> GOAL OF THE EXERCISE
Filter these entries down to lines holding "Зима".

> DATASET ENTRIES
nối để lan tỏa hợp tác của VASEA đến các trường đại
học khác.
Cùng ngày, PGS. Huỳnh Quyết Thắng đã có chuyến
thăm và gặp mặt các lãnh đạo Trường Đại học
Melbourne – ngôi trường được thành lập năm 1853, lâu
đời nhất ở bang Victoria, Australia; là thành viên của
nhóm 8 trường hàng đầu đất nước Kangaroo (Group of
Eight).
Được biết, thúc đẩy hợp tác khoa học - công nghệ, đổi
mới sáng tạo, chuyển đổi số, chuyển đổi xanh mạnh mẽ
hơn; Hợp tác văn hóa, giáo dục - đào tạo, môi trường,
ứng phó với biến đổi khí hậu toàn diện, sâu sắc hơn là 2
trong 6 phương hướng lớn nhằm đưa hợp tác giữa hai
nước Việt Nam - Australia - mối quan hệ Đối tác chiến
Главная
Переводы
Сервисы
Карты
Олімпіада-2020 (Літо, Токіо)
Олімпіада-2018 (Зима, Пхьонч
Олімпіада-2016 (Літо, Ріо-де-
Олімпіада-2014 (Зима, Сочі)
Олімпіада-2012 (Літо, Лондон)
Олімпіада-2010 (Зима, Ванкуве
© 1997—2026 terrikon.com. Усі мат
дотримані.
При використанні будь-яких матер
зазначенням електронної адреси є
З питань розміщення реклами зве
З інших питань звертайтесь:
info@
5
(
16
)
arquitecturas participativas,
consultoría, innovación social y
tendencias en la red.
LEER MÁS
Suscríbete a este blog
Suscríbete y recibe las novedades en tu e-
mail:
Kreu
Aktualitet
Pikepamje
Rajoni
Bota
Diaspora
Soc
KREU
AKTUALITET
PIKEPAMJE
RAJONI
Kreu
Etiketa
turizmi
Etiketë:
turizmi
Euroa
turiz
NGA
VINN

> OUTPUT FOR THIS EXERCISE
Олімпіада-2018 (Зима, Пхьонч
Олімпіада-2014 (Зима, Сочі)
Олімпіада-2010 (Зима, Ванкуве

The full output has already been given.